* **Exercise**: Beginning with the line where "wrist: (119, 220)" appears, set down each line exactly until the records below end, and omit the pictures.

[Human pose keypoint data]
━━━━━━━━
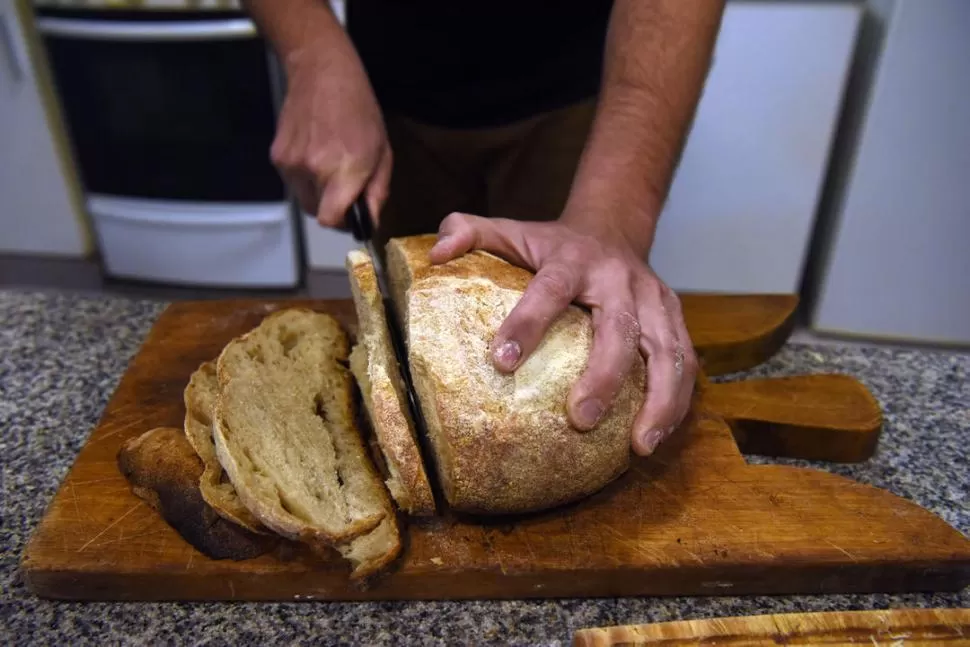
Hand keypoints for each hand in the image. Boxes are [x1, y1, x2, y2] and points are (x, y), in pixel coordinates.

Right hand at [270, 43, 390, 228]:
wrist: (321, 74)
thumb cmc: (360, 111)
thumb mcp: (383, 152)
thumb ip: (377, 191)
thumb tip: (370, 223)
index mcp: (345, 170)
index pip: (329, 219)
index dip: (341, 223)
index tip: (351, 215)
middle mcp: (314, 170)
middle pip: (316, 213)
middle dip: (332, 207)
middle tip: (343, 187)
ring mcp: (291, 163)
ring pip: (303, 198)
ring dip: (317, 192)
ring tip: (328, 164)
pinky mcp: (277, 156)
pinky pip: (292, 182)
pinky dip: (303, 177)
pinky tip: (314, 152)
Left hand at [428, 213, 697, 456]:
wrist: (612, 227)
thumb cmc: (549, 243)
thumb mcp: (508, 230)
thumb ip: (468, 232)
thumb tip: (436, 254)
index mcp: (573, 260)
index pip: (549, 290)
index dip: (526, 324)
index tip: (501, 363)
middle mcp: (619, 279)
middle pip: (619, 328)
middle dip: (605, 376)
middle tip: (582, 420)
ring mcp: (655, 298)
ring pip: (667, 350)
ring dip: (659, 400)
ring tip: (639, 446)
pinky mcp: (675, 318)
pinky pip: (685, 361)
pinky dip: (677, 400)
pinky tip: (656, 436)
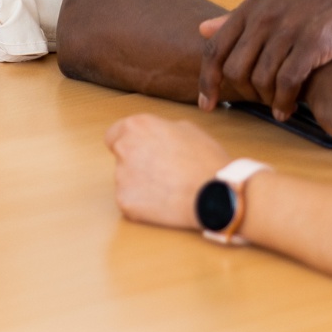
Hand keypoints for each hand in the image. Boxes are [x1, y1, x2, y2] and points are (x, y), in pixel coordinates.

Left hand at [105, 114, 231, 229]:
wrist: (217, 195)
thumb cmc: (206, 161)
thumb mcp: (188, 129)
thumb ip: (161, 128)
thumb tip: (154, 134)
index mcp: (137, 126)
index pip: (114, 135)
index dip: (128, 144)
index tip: (139, 153)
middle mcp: (123, 148)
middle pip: (120, 157)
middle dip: (135, 164)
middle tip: (161, 173)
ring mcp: (121, 176)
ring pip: (126, 181)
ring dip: (141, 185)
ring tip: (170, 188)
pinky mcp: (125, 201)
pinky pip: (131, 202)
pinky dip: (144, 205)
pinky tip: (165, 203)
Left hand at [196, 0, 331, 117]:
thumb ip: (239, 17)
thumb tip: (202, 29)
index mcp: (251, 7)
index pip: (215, 48)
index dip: (207, 80)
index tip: (207, 104)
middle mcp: (264, 17)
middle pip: (234, 68)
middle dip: (242, 93)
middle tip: (256, 102)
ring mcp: (288, 29)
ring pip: (260, 78)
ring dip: (266, 101)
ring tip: (276, 108)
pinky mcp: (313, 42)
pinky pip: (288, 81)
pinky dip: (284, 101)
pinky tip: (288, 110)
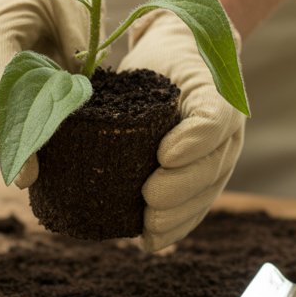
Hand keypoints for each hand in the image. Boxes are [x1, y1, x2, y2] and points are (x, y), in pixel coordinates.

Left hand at [120, 8, 245, 251]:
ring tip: (150, 230)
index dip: (192, 143)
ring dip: (180, 216)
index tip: (164, 156)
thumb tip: (70, 95)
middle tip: (149, 200)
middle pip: (213, 166)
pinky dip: (178, 225)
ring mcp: (220, 154)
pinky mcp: (204, 172)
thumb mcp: (155, 55)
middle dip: (182, 190)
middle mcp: (225, 129)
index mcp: (217, 94)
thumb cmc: (162, 56)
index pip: (213, 120)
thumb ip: (137, 74)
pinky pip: (198, 203)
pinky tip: (152, 242)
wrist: (185, 55)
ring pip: (208, 191)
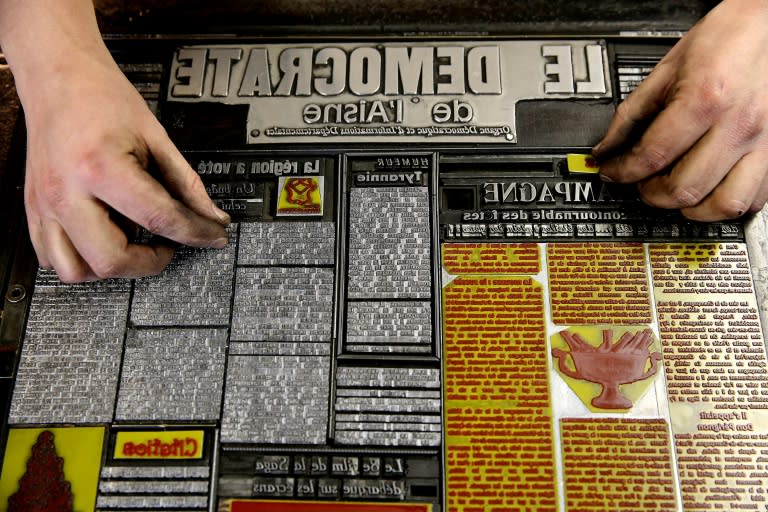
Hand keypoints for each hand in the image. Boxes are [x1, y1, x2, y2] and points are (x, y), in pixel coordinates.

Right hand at [21, 50, 229, 281]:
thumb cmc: (101, 98)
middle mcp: (66, 192)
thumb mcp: (155, 136)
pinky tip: (102, 240)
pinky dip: (81, 260)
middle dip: (150, 262)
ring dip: (112, 267)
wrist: (58, 76)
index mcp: (100, 168)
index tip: (213, 236)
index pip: (159, 218)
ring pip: (75, 270)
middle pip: (111, 259)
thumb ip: (186, 182)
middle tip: (169, 246)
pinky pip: (52, 257)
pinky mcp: (34, 208)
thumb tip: (211, 215)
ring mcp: (45, 204)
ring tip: (135, 246)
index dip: (195, 233)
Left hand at [593, 0, 767, 220]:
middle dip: (651, 194)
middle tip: (642, 185)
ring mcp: (763, 141)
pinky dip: (727, 203)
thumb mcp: (667, 68)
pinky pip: (755, 198)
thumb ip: (632, 112)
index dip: (622, 171)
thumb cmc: (726, 38)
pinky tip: (711, 188)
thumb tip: (606, 147)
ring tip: (676, 192)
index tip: (612, 172)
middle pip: (685, 189)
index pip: (652, 156)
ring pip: (724, 204)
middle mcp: (738, 125)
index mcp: (705, 100)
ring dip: (691, 208)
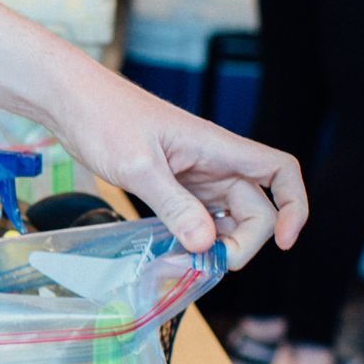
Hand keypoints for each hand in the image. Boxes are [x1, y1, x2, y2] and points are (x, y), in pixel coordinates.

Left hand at [60, 73, 306, 269]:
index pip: (280, 170)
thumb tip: (206, 244)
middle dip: (244, 241)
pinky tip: (174, 250)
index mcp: (217, 147)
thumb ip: (173, 205)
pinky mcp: (173, 184)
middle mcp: (214, 162)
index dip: (294, 206)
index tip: (284, 241)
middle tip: (208, 264)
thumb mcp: (137, 166)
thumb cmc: (102, 117)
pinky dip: (194, 237)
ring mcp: (194, 174)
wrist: (70, 100)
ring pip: (227, 217)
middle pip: (256, 208)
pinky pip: (199, 216)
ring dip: (217, 244)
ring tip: (184, 261)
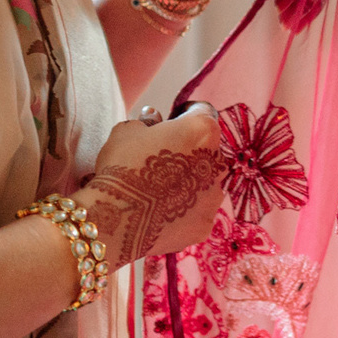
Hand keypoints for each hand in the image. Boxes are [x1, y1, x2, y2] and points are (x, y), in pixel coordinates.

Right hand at [73, 104, 228, 265]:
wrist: (119, 220)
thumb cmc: (123, 167)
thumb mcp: (127, 132)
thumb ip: (146, 122)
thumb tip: (152, 119)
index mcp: (202, 131)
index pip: (201, 112)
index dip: (184, 115)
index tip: (171, 121)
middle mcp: (218, 162)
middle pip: (205, 150)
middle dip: (186, 151)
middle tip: (157, 160)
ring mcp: (215, 196)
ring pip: (204, 183)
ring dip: (186, 183)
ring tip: (156, 192)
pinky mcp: (205, 225)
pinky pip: (196, 212)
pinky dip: (182, 211)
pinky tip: (159, 214)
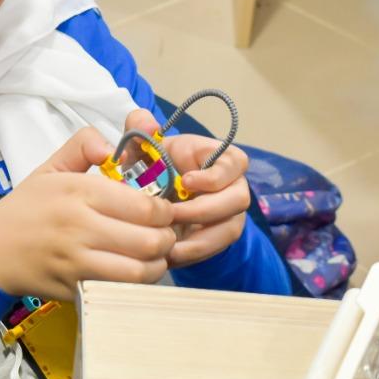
━━━━━━━━
* **Solution**:
wrist: (119, 220)
thumb cmc: (123, 167)
thumb mcp: (127, 132)
thumb ip: (146, 122)
thumb tip: (152, 119)
index mcp: (202, 131)
index pip: (201, 112)
index dip: (184, 115)
index tip: (171, 121)
middle mcp: (218, 162)
middle pip: (205, 150)
middle dip: (186, 151)
middle tip: (157, 160)
ring mcp: (215, 196)
ring pip: (204, 183)
ring dip: (186, 183)
ring tip: (156, 192)
pinky mcp: (205, 225)
pinky pip: (196, 212)
pinky dip: (182, 211)
pinky tip: (159, 214)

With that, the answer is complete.